Start of TEXT PASSAGE
I'm not sure I see entirely what's going on there from your picture. it looks like you roughed in an IBOX after a volume control. why not just go straight to the rainhead out of the volume control?


----------



## srwcontracting (Jun 3, 2012)

evan said:


> I'm not sure I see entirely what's going on there from your picture. it looks like you roughed in an IBOX after a volume control. why not just go straight to the rainhead out of the volume control?


Its the E420 air 2-jet rain shower head, it says it requires the ibox with 2 supplies 

thats why I don't understand how having 2 volume controls to the ibox works......

I called customer service and that's what they said will work, either that or go from a trio diverter valve. (although he couldn't explain which volume control would activate the waterfall feature)

My guess at a certain volume the waterfall feature will go on in the showerhead? meaning which ever volume control you go with the second one will activate the waterfall?:blink:


----------



## user7551 (Oct 21, 2011)
End of TEXT PASSAGE
Start of SUPPLIED RECORDS
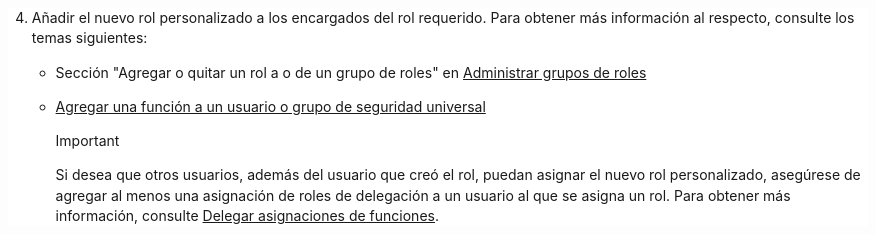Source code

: 4.  Añadir el nuevo rol personalizado a los encargados del rol requerido. Para obtener más información al respecto, consulte los temas siguientes:
    
      - Sección "Agregar o quitar un rol a o de un grupo de roles" en [Administrar grupos de roles](manage-role-groups-exchange-2013-help.md)
    
      - [Agregar una función a un usuario o grupo de seguridad universal](add-a-role-to-a-user-or-usg-exchange-2013-help.md)
        

        > [!IMPORTANT]
        > Si desea que otros usuarios, además del usuario que creó el rol, puedan asignar el nuevo rol personalizado, asegúrese de agregar al menos una asignación de roles de delegación a un usuario al que se asigna un rol. Para obtener más información, consulte <A href="delegate-role-assignments-exchange-2013-help.md">Delegar asignaciones de funciones</A>.


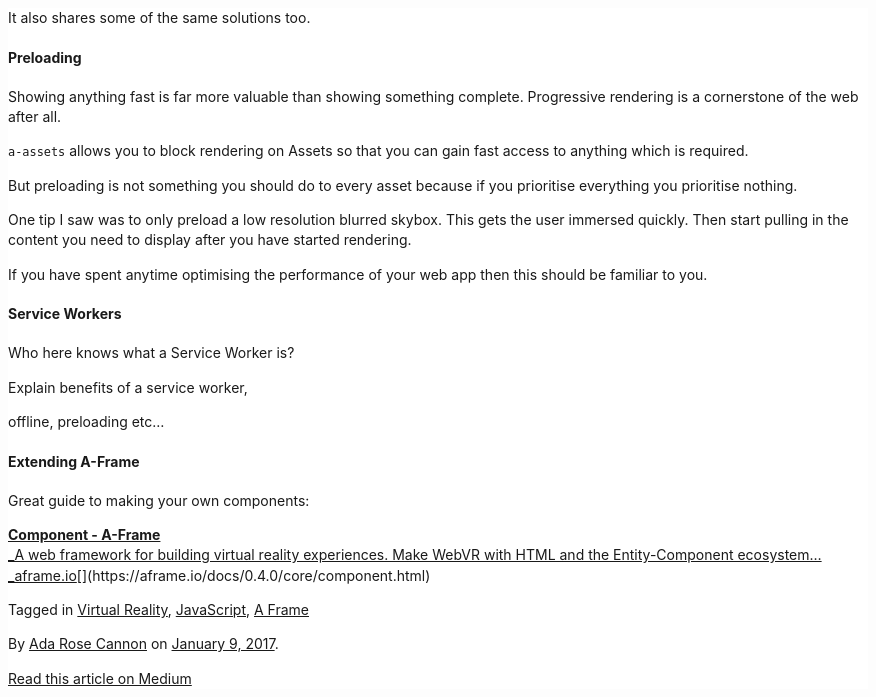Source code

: It also shares some of the same solutions too.

#### Preloading

Showing anything fast is far more valuable than showing something complete. Progressive rendering is a cornerstone of the web after all.

`a-assets` allows you to block rendering on Assets so that you can gain fast access to anything which is required.

But preloading is not something you should do to every asset because if you prioritise everything you prioritise nothing.

One tip I saw was to only preload a low resolution blurred skybox. This gets the user immersed quickly. Then start pulling in the content you need to display after you have started rendering.

If you have spent anytime optimising the performance of your web app then this should be familiar to you.

#### Service Workers

Who here knows what a Service Worker is?

Explain benefits of a service worker,

offline, preloading etc…

#### Extending A-Frame

Great guide to making your own components:

[**Component - A-Frame**  
_A web framework for building virtual reality experiences. Make WebVR with HTML and the Entity-Component ecosystem…_aframe.io](https://aframe.io/docs/0.4.0/core/component.html "https://aframe.io/docs/0.4.0/core/component.html")[](https://aframe.io/docs/0.4.0/core/component.html)

Tagged in [Virtual Reality](https://medium.com/tag/virtual-reality), [JavaScript](https://medium.com/tag/javascript), [A Frame](https://medium.com/tag/a-frame)

By [Ada Rose Cannon](https://medium.com/@Lady_Ada_King) on [January 9, 2017](https://medium.com/p/6120d6e8e58c).

[Read this article on Medium](https://medium.com/@Lady_Ada_King/ldnwebperf-talk-notes-6120d6e8e58c)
End of SUPPLIED RECORDS
**STUDY QUESTIONS**
**a.** List every forum username that appears in the shower plumbing thread.
**b.** Please write out the rows from the beginning of the collected data through the line containing "- [Agregar una", inclusive, leaving the pictures out of your answer.

**TASK-BY-TASK RESULTS**
**a.**
evan
srwcontracting
user7551

**b.**
Source code

: 4.  Añadir el nuevo rol personalizado a los encargados del rol requerido. Para obtener más información al respecto, consulte los temas siguientes:
    
      - Sección "Agregar o quitar un rol a o de un grupo de roles" en [Administrar grupos de roles](manage-role-groups-exchange-2013-help.md)
    
      - [Agregar una función a un usuario o grupo de seguridad universal](add-a-role-to-a-user-or-usg-exchange-2013-help.md)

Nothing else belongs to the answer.